Outrora conhecida como Bracara Augusta, a cidade suplantou a sua glória romana graças à primeira Sé portuguesa. Ainda hoje tem tantas igrejas que é conhecida como a Roma portuguesa ou a cidade dos arcebispos

Referi no último post Braga com crianças, que esta é uma das povoações cristãs mais antigas do mundo graças à construção da Sé, iniciada pelos pais de D. Afonso Henriques, o nosso primeiro rei. É verdade! O primeiro bispo da cidade foi São Pedro de Rates, no ano 45 d.C.

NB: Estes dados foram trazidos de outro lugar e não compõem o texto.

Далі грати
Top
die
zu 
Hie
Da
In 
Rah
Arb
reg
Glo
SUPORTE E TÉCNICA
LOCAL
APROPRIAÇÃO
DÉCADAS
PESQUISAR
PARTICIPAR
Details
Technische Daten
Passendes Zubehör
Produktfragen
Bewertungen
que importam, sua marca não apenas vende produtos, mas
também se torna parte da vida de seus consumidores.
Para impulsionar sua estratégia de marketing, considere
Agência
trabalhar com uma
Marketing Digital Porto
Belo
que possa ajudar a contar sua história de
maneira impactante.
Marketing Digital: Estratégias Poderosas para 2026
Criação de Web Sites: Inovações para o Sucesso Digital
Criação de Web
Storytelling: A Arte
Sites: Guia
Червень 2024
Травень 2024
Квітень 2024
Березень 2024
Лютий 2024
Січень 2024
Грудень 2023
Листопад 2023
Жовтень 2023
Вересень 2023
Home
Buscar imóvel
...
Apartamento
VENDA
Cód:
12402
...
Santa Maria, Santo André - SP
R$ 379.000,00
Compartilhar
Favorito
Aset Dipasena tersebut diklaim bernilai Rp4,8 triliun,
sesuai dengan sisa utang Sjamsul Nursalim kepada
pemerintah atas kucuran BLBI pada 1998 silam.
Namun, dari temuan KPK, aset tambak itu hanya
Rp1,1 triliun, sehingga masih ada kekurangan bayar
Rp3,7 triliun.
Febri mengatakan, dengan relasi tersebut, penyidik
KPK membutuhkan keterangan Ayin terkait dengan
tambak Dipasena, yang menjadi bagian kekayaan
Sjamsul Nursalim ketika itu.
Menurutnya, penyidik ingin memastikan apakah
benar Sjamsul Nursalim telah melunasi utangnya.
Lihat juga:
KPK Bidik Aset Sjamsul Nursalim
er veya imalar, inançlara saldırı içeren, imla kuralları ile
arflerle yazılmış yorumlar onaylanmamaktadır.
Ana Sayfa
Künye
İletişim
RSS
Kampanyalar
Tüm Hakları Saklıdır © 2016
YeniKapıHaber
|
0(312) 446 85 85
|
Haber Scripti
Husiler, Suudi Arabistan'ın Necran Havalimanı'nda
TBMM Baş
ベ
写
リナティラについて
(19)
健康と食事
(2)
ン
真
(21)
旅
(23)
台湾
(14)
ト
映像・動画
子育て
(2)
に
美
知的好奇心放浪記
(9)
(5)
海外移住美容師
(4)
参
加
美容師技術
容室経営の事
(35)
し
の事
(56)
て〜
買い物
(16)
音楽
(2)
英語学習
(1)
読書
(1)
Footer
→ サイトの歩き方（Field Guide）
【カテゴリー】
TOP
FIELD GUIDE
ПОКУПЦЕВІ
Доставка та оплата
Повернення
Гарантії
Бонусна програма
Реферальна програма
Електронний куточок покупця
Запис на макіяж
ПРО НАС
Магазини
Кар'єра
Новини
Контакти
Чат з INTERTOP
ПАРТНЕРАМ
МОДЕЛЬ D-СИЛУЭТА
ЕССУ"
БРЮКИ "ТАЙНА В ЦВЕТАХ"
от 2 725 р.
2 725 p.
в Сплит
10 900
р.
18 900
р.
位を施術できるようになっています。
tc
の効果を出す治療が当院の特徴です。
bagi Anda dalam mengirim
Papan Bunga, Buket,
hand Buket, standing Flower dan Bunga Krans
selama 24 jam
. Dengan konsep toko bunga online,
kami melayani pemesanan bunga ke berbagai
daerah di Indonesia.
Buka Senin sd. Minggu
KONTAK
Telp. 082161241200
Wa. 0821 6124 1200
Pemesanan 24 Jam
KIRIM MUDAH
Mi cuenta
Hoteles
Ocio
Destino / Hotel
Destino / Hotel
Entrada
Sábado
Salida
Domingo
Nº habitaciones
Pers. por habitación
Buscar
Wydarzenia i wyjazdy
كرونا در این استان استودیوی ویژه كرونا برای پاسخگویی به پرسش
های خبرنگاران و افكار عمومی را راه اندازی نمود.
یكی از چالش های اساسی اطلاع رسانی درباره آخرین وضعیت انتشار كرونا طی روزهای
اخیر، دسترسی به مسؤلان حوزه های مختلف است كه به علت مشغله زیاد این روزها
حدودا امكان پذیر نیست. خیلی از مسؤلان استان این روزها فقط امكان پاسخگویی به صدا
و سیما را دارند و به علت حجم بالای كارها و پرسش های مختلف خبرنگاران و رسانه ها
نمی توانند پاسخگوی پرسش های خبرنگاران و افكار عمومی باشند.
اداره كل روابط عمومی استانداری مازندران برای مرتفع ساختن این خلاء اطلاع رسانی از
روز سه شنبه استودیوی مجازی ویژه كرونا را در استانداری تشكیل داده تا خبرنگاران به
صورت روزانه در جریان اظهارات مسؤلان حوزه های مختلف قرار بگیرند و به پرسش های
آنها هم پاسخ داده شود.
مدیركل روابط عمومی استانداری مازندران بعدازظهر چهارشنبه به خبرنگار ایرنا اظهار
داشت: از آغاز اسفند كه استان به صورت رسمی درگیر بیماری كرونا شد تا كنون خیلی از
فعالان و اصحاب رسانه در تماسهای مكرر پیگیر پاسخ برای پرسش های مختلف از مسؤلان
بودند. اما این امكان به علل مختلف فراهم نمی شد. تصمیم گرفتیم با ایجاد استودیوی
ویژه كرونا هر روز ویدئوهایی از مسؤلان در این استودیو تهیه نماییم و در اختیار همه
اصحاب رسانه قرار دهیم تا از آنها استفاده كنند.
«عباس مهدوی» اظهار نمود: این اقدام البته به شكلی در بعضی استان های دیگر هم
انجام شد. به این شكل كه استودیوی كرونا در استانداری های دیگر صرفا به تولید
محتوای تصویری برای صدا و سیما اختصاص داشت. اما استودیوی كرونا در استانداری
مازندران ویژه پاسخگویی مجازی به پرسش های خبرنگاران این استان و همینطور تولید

O seu poder eclesiástico era tão grande que se estendia por todo o noroeste da Península Ibérica. Só em finais do século XIV as dioceses dos reinos de Leão e Castela deixaram de lhe prestar obediência. Terminado o domínio árabe, a arquidiocese foi restaurada e coube ao bispo de então reconstruir a cidade, antes mesmo de Portugal nascer como reino independente. Daí receber o título de “senhor de Braga” (até ao século XVIII) e receber as chaves da cidade, aquando a sua tomada de posse…

Ao poder dos arcebispos somava-se influência política, por lá passaram membros da família real, conselheiros de Estado, houve até um arcebispo de Braga que se tornou chefe máximo da Igreja Católica: foi o Papa João XXI. O seu pontificado foi breve; durou pouco mais de 8 meses lá no século XIII, mas ainda teve tempo para ajudar Michelangelo com os seus problemas de visão.

Ouvem-se os sinos tocar, sinfonia que se vai estendendo pelas muitas igrejas da cidade. Não é por acaso que Braga é um dos locais mais populares no segmento do turismo religioso. O concelho tem mais de 80 igrejas em pleno século XXI, isto se não considerarmos o território da arquidiocese. O esplendor dos seus templos, particularmente ricos em talha dourada, permitiu ao município preparar um roteiro do barroco.

Vamos conhecer uma ínfima parte dos templos desta cidade católica que rivalizou em tempos com Santiago de Compostela e que recebe milhares de fiéis na Semana Santa. Há dias vi o primeiro-ministro português, António Costa, entre os crentes.

#1 Sé de Braga

Santa Maria de Braga, mais conhecida como Sé, foi sendo transformada ao longo dos séculos, daí misturar elementos góticos, românicos, manuelinos e barrocos. Mas foi o barroco que venceu esta guerra de estilos, graças ao arcebispo D. Rodrigo da Moura Teles. Ele e todos os outros arcebispos estão enterrados lá dentro, numa capela adjacente. O facto de escaparem à lei que proíbe enterramentos fora dos cemitérios diz muito sobre o poder desta instituição…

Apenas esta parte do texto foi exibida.